ACTIVITIES
1. Copy the part of the bleaching lecture from "- Improve Color" up to and including "remaining trace impurities." word for word.
2. Pick up the lecture on textile bleaching where it stops and write what comes next.

PASSAGE FOR REVIEW
········
Textile Pretreatment: Lecture #5 – Bleaching
Welcome back to our series on Textile Pretreatment! We’ve systematically worked our way through greige fabric inspection, singeing, desizing, and scouring. Now that the fabric is clean and absorbent, it’s time to tackle its natural color, which brings us to Bleaching.

1. Introduction to Bleaching
Bleaching is a chemical process aimed at destroying or modifying the natural coloring matter present in textile fibers, rendering them white. This is a crucial step for fabrics destined for white goods, pastel shades, or bright, vibrant colors, as residual yellowish tint can dull the final shade.
Why is Bleaching Essential?
- Achieve Desired Whiteness: The primary goal is to achieve a uniformly high degree of whiteness, which is critical for white finished goods (e.g., bed sheets, medical textiles) or as a base for light and bright dye shades.
- Remove Natural Coloring Matter: Natural fibers like cotton contain natural pigments (e.g., gossypol in cotton) that give them a yellowish or brownish tint. These pigments are largely resistant to scouring and need to be chemically altered.
- Improve Color Brilliance: A perfectly white base allows dyes to achieve their true brilliance and luminosity. Any residual yellow will shift the perceived hue of a pastel or bright color.
- Ensure Uniformity: Bleaching helps to achieve uniform whiteness across the fabric, which translates to better level dyeing later.
- Final Cleaning: While not its primary purpose, bleaching also contributes to the removal of any remaining trace impurities.
2. Chemistry of Bleaching Agents (for Cellulosic Fibers)
Bleaching agents are oxidizing or reducing agents that chemically react with the chromophoric (color-imparting) groups of the natural pigments, breaking them down into colorless compounds. For cellulosic fibers like cotton, oxidizing agents are predominantly used.
········
RECORDS

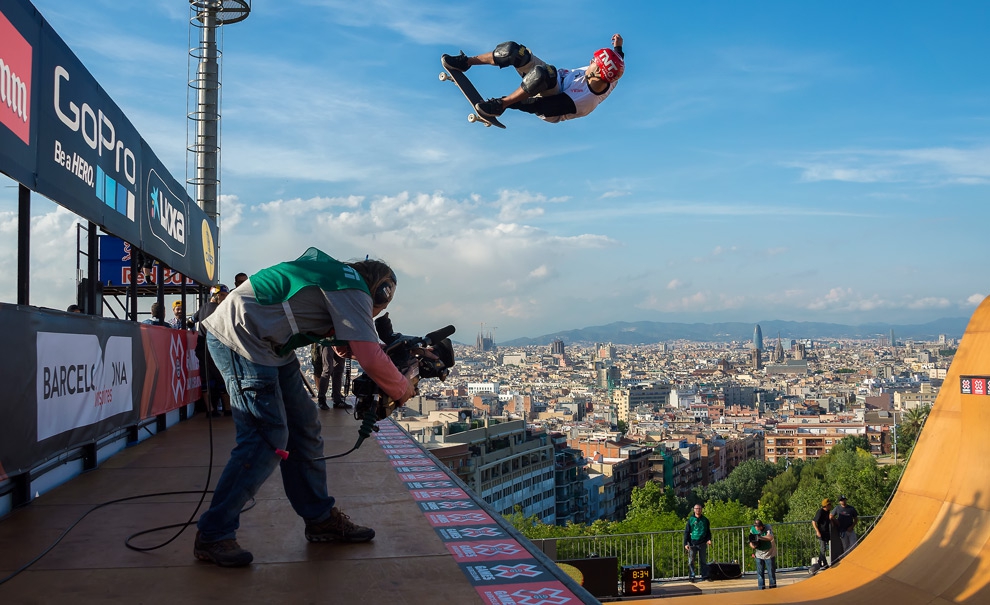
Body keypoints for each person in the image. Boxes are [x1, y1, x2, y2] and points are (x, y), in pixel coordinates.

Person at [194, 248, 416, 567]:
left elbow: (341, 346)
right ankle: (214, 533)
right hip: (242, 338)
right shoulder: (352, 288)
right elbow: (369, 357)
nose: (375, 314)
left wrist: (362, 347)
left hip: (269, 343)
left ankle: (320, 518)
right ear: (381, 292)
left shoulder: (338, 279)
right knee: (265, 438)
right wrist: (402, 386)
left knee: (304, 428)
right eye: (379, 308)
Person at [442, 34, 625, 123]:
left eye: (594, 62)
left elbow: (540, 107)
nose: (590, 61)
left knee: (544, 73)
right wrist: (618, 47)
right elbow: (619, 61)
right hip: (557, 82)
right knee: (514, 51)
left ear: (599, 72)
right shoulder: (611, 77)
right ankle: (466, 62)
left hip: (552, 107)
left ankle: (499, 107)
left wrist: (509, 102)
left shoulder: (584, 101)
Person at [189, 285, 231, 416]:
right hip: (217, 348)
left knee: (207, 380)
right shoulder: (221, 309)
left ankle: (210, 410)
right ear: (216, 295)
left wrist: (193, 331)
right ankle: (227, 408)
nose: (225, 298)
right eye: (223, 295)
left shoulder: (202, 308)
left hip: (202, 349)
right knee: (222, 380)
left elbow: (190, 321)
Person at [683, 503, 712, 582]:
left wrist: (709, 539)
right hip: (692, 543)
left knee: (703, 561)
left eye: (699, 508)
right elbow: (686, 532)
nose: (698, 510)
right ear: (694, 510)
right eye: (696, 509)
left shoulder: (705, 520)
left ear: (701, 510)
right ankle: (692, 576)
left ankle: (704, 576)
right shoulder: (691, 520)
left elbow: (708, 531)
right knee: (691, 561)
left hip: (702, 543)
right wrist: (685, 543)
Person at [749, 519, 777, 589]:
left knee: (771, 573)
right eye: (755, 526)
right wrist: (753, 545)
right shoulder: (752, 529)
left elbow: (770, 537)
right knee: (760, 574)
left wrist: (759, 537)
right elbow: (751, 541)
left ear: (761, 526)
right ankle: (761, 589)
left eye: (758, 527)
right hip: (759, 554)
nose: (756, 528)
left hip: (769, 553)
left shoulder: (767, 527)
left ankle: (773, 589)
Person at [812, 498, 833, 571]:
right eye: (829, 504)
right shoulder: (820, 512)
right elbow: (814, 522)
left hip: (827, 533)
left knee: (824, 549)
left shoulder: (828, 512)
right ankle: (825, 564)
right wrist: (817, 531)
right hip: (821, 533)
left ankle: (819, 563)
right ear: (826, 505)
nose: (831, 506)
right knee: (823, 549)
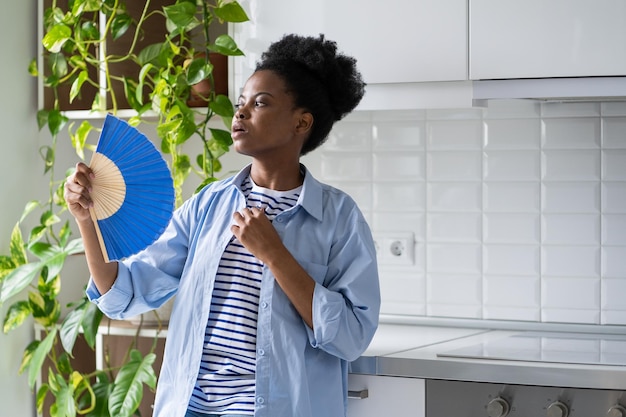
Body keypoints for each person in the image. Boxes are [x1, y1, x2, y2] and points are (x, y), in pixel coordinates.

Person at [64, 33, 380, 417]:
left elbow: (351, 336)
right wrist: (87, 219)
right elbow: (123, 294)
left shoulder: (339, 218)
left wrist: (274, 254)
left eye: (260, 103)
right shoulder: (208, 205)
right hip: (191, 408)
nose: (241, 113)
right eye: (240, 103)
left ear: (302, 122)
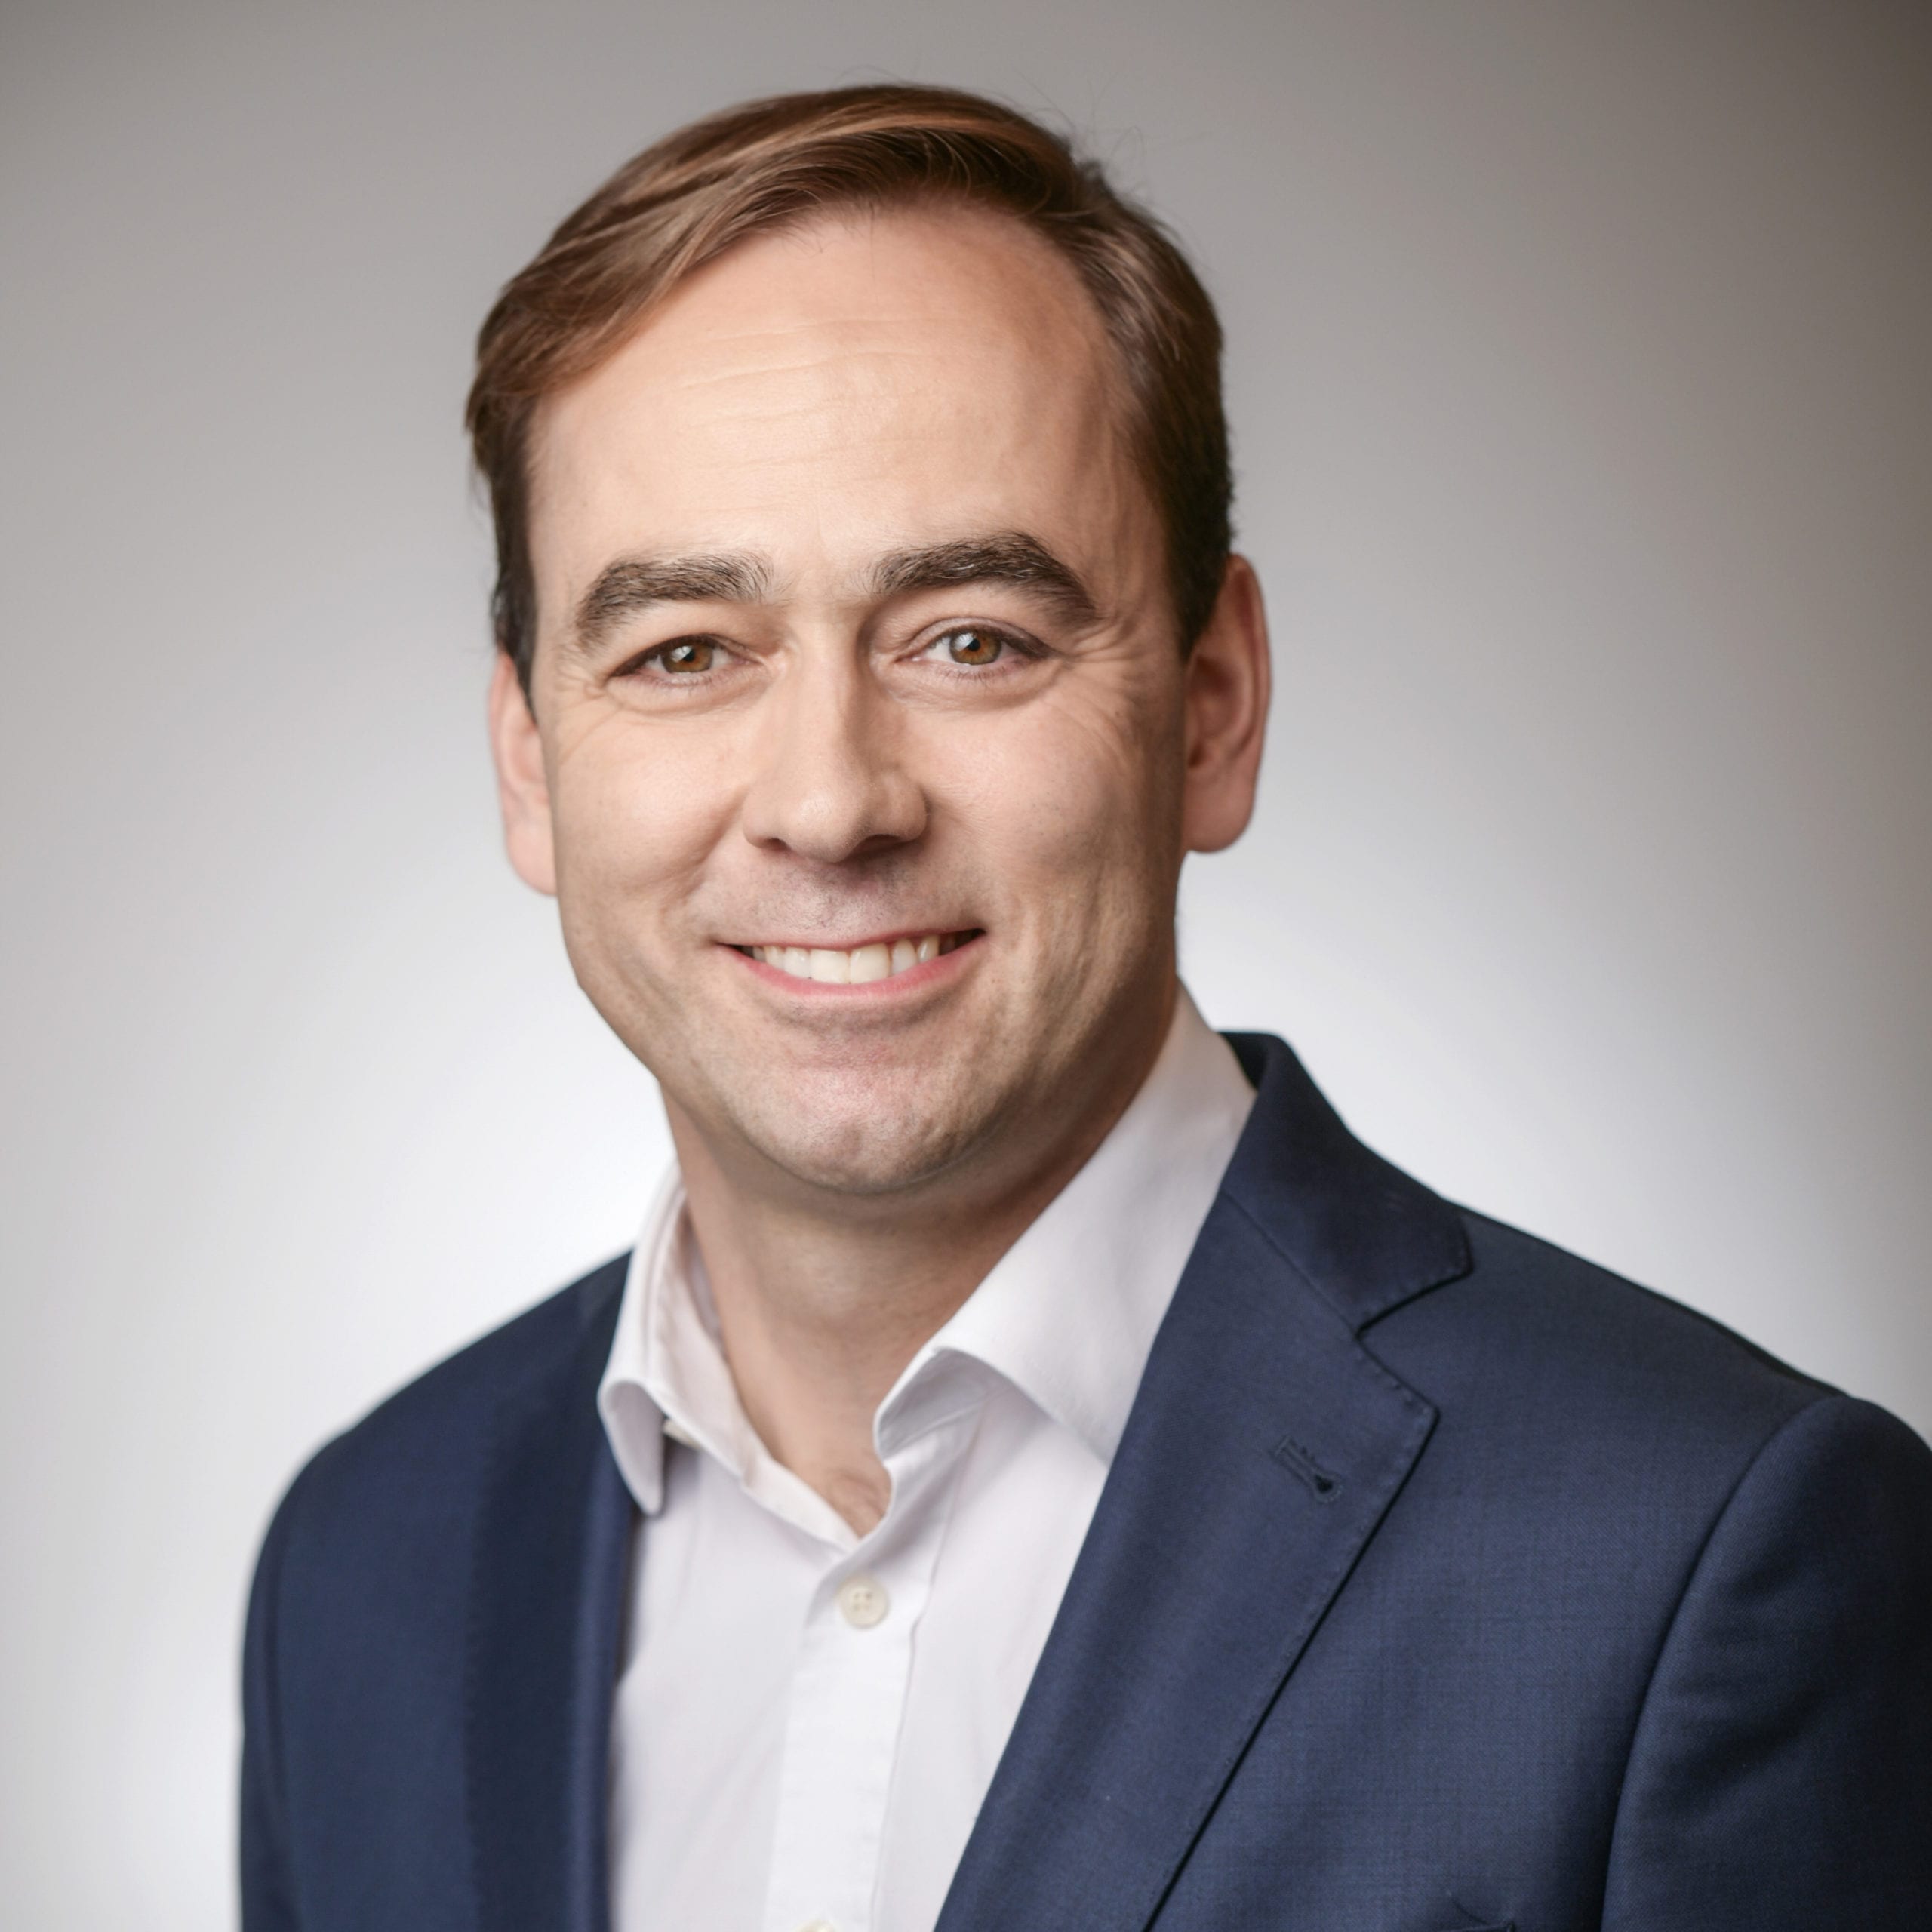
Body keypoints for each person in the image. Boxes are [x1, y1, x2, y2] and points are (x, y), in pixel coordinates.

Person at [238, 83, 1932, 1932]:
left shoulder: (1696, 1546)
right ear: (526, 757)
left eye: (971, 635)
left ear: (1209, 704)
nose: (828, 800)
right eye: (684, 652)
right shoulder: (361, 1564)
········
SOLVED PROBLEMS
1.
- Improve Color Brilliance: A perfectly white base allows dyes to achieve their true brilliance and luminosity. Any residual yellow will shift the perceived hue of a pastel or bright color.
- Ensure Uniformity: Bleaching helps to achieve uniform whiteness across the fabric, which translates to better level dyeing later.
- Final Cleaning: While not its primary purpose, bleaching also contributes to the removal of any remaining trace impurities.

2.
a) Hydrogen Peroxide (H2O2):
- Most Common and Preferred: Hydrogen peroxide is by far the most widely used bleaching agent for cotton and other cellulosic fibers due to its effectiveness, environmental friendliness (its byproducts are water and oxygen), and the high quality of whiteness it produces.
- Mechanism: In alkaline conditions (typically pH 10-11.5), hydrogen peroxide decomposes to release nascent oxygen (O) and hydroxyl radicals (OH⋅), which are powerful oxidizing species. These species attack the conjugated double bonds of the chromophoric impurities, breaking them down into smaller, colorless, and water-soluble compounds. H2O2Alkali
H2O+O (Nascent Oxygen) H2O2Alkali
HOO−+H+ HOO−
OH⋅+O2+e− These highly reactive species then react with the natural pigments.
- Components of a Peroxide Bleaching Bath:
- Hydrogen Peroxide (H2O2): The active bleaching agent.
- Alkali (e.g., NaOH): Activates the peroxide and maintains the required pH for its decomposition and effectiveness.
- Stabilizers: Crucial to control the decomposition rate of hydrogen peroxide. Without stabilizers, peroxide decomposes too rapidly, leading to wasted chemical, uneven bleaching, and severe fiber damage (oxy-cellulose formation). Common stabilizers include sodium silicate (water glass), organic stabilizers (e.g., polyaminocarboxylic acids, phosphates). They function by complexing metal ions (which catalyze peroxide breakdown) and by buffering the pH.
- Wetting Agents/Surfactants: To ensure uniform penetration of the bleaching liquor into the fabric.
- Sequestering Agents: To chelate metal ions that can catalyze peroxide decomposition and cause fiber damage. (Often, these are part of the stabilizer package).
b) Sodium Hypochlorite (NaOCl, Chlorine Bleach):
- Older Method: Historically, hypochlorite was widely used, particularly for cotton.
- Mechanism: In aqueous solution, hypochlorite forms hypochlorous acid (HOCl), which is the active bleaching agent. It oxidizes the coloring matter.
- Disadvantages:
- Less gentle on cellulose fibers; can lead to oxy-cellulose formation and significant fiber degradation if not carefully controlled (acid tendering in subsequent steps).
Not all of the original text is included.